- MNE version:1.3.0
- operating system: Ubuntu 18.04
Hi all,after studying the content on the page Source reconstruction using an LCMV beamformer — MNE 1.4.0 documentation, I have rewritten a similar code using the LCMV method to perform source reconstruction and obtain stc data. My experimental objective is to investigate the differences in the source reconstruction results at different frequency bands. Therefore, I tried to segment the original data into frequency bands, but I am not sure if I did it correctly. Here is my code:
data_path = sample.data_path()
subjects_dir = data_path / "subjects"
meg_path = data_path / "MEG" / "sample"
raw_fname = meg_path / "sample_audvis_filt-0-40_raw.fif"
# Read the raw data
raw = mne.io.read_raw_fif(raw_fname)
raw.info["bads"] = ["MEG 2443"] # bad MEG channel
# Set up the epoching
event_id = 1 # those are the trials with left-ear auditory stimuli
tmin, tmax = -0.2, 0.5
events = mne.find_events(raw)
# pick relevant channels
raw.pick(["meg", "eog"]) # pick channels of interest
# Create epochs
proj = False # already applied
epochs = mne.Epochs(raw,events,event_id,
tmin,tmax,baseline=(None, 0),
preload=True,proj=proj,
reject=dict(grad=4000e-13, mag=4e-12, eog=150e-6))
fwd_fname = meg_path / "sample_audvis-meg-oct-6-fwd.fif"
fwd = mne.read_forward_solution(fwd_fname)
src_fs_sur = mne.read_source_spaces('/usr/local/freesurfer/subjects/fsaverage/bem/fsaverage-ico-5-src.fif')
morph = mne.compute_source_morph(
fwd['src'], subject_from='sample', subjects_dir='/home/user/mne_data/MNE-sample-data/subjects',
src_to=src_fs_sur, verbose=True)
subfre=[[1,4],[4,8],[8,15],[15,35]]
subfrename=['delta','theta','alpha','beta']
for fre_i, frename in zip(subfre, subfrename):
print('-------in freband:', frename)
epochs_filter = epochs.copy().filter(fre_i[0], fre_i[1])
evoked = epochs_filter.average()
data_cov = mne.compute_covariance(epochs_filter, tmin=-0.2, tmax=0.5, method="auto")
noise_cov = mne.compute_covariance(epochs_filter, tmin=-0.2, tmax=0, method="auto")
rank = mne.compute_rank(epochs, tol=1e-6, tol_kind='relative')
filters_lcmv = make_lcmv(
epochs.info,
fwd,
data_cov,
reg=0.05,
noise_cov=noise_cov,
pick_ori="max-power",
weight_norm="unit-noise-gain",
rank=None)
lcmv_stc = apply_lcmv(evoked, filters_lcmv)
lcmv_stc.apply_baseline((-0.5, 0))
lcmv_stc_fsaverage = morph.apply(lcmv_stc)

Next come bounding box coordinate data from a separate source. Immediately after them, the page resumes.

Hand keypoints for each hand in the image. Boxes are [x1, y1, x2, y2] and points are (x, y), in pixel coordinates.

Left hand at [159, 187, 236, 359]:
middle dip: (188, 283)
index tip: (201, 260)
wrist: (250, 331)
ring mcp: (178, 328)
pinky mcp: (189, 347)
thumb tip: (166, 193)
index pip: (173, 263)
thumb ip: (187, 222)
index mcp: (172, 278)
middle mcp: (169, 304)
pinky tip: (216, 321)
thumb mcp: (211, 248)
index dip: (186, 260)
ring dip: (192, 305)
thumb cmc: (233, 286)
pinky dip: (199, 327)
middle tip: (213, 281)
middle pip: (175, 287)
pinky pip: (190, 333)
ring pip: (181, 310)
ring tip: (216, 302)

print('process completed!')
I used the following code to visualize the results again, which seems a bit out of place. (The following shows the results of the beta frequency band [15Hz to 35Hz])
brain = lcmv_stc_fsaverage.plot(
subjects_dir='/home/user/mne_data/MNE-sample-data/subjects',
hemi='both',
views='dorsal',
initial_time=0.1,
brain_kwargs=dict(show=False))
The main problem is that the STC obtained has strange fluctuations, which are not consistent with the results given in the tutorial.

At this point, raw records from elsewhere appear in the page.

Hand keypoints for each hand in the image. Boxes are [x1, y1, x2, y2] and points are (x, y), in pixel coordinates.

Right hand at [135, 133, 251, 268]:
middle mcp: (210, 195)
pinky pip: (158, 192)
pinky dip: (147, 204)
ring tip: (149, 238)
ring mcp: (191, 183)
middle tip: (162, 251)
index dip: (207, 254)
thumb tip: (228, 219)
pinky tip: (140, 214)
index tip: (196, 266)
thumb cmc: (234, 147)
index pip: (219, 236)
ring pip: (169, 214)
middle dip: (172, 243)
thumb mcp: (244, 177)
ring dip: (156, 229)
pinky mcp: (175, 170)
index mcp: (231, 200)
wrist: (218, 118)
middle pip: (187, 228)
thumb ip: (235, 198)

I also used the following code to view the evoked data obtained using my method and found that the evoked data also has the same strange fluctuations.
evoked.plot_joint()
I tested the same code on the somato dataset provided by mne again, and the results were even more strange. Below are the graphs of stc and the corresponding evoked data.(also in beta)

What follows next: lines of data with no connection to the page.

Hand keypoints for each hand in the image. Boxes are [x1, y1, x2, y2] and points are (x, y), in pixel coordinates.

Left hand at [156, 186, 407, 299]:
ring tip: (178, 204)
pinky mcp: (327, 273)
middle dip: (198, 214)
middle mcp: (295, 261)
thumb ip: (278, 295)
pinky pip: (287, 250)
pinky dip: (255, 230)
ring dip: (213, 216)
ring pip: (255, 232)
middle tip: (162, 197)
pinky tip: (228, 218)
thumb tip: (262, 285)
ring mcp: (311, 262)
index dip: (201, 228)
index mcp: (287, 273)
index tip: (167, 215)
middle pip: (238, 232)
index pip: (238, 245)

It seems that the activation regions displayed using my method are almost correct, but the source time course will fluctuate greatly, and the results obtained without dividing frequency bands will not have such large fluctuations. What is the problem? Did I make a mistake in dividing the frequency band like this? How to correct it?
I hope someone can help me, I have been troubled for a very long time, thank you very much!